If The Reissue Is At Par

Date Particulars L/f Amount (dr.) Amount (cr.)
  Bank A/c dr.   -  
  To Share Capital A/c cr.     -

If The Reissue Is At A Premium

Date Particulars L/f Amount (dr.) Amount (cr.)
  Bank A/c dr.   -  
  To Security Premium A/c cr.     -
  To Share Capital A/c cr.     -

If Reissue Is At Discount

Date Particulars L/f Amount (dr.) Amount (cr.)
  Bank A/c dr.   -  
  Share Forfeiture A/c Dr.   -  
  To Share Capital A/c cr.     -

It is critical to realize that while shares can only be issued at par or premium, they can also be reissued at a discount by using the proceeds of share forfeiture.

Transfer Of Balance Share Forfeiture To Capital Reserve

Date Particulars L/f Amount (dr.) Amount (cr.)
  Share Forfeiture A/c Dr.   -  
  To Capital Reserve A/c cr.     -

Transferred to the Capital Reserve A/c is the sum obtained from the aforementioned calculation less the Share forfeiture amount applied in the event of a reissue at a discount.

Effects of Share Forfeitures

Forfeiture of shares can lead to membership termination, liability termination, and member liability as a past member. These three effects are discussed below briefly.

Membership Termination

The shareholder whose shares are forfeited is no longer a shareholder of the company, and his name is removed from the register of shareholders.

An individual whose shares have forfeited no longer qualifies as a member of those shares. It has been stated in the Companies Act of 2013's regulation 32(1) of Table F of Schedule 1.

Liability Termination

Following the Forfeiture of the shares, the member's obligation to pay future calls comes to an end.

The person can appear in the company's books as a standard debtor rather than a contributing, but they are still responsible for paying the company any outstanding call money.

When the firm obtains complete payment of all such money in respect of shares forfeited, the obligation of the owner of these shares is discharged. This is stated in Table F's Regulation 32(2).

As a result, even after the loss of shares, the obligation to pay calls continues.

Liability as a Past Member

A person whose shares are forfeited may be regarded as a List B contributory if the firm enters liquidation within a year of the share loss.

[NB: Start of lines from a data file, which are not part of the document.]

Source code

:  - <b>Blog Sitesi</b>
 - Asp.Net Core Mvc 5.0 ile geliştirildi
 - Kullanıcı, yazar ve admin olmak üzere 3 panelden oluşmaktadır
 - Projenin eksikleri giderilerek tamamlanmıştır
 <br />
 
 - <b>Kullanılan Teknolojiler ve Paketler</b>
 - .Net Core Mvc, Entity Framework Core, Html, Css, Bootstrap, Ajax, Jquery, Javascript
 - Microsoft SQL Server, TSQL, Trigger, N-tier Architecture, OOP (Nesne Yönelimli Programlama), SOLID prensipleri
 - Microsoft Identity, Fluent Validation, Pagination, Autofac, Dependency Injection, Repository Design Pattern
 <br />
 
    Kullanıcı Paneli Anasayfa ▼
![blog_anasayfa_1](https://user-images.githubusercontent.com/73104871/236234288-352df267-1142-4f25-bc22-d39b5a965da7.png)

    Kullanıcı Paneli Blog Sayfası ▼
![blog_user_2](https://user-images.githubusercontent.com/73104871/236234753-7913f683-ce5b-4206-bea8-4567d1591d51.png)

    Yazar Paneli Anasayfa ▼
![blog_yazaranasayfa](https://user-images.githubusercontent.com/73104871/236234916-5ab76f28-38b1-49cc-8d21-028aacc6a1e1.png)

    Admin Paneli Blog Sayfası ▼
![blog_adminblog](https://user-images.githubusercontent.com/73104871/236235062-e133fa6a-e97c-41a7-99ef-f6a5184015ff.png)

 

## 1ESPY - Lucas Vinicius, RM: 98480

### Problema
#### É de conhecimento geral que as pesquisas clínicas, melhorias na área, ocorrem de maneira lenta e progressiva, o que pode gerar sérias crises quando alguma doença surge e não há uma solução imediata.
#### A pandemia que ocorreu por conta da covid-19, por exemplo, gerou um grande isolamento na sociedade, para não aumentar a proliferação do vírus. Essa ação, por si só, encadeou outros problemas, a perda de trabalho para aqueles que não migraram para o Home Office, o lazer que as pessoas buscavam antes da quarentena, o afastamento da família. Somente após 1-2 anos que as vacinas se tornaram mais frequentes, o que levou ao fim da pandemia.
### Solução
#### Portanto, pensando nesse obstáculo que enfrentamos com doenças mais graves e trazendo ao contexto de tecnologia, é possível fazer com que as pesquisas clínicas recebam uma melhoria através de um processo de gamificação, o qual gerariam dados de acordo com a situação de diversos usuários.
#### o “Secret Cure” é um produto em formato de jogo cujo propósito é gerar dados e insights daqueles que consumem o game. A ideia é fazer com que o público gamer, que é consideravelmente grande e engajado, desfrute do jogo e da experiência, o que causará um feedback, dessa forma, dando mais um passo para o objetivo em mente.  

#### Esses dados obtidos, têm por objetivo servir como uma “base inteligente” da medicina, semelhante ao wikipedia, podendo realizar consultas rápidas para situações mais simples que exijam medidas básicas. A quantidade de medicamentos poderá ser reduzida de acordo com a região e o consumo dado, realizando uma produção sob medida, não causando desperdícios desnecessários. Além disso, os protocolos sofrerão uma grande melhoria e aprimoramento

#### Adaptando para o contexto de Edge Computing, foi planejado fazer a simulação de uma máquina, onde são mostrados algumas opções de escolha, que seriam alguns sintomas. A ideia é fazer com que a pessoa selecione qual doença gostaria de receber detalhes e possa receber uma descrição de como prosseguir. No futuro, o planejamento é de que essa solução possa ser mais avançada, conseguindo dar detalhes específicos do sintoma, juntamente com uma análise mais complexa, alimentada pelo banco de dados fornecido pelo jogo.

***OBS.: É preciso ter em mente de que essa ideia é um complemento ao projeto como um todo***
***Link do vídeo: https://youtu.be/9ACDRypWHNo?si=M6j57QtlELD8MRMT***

If the firm is dissolved within a year following the Forfeiture, the former shareholder's obligation to pay calls continues as an obligation of a former member.

Forfeiture of employee stock

Companies occasionally offer employee stock purchase schemes, allowing workers to use a portion of their pay to buy shares of the company's stock at a discount. These programs, however, frequently have limitations.

A stock frequently cannot be transferred or sold after the initial acquisition for a specific amount of time.

Additionally, if an employee leaves the company before a predetermined required waiting period, he can be required to give up any shares he bought.

On the other hand, if an employee stays with the company for a predetermined amount of time, he is completely entitled to those shares and is free to cash them in.

If the corporation reissues shares that were forfeited by an employee via an employee stock purchase plan, the employee might never again be eligible to receive those shares.

Example Of Forfeiture Of Employee Stock

Companies encourage employee loyalty via stock purchase programs. In a similar spirit, businesses provide bonuses to workers in the form of restricted stock units that are gradually distributed over time.

An employee might get 80 restricted stock units as part of their annual bonus, for instance. However, the stock vests over five years, with the first 20 units becoming fully vested in the second year after the bonus, 20 more in the third, 40 in the fourth, and 60 in the fifth.

Only 20 of the stock units would vest if the person left their position after the second year; the remaining 60 would be forfeited.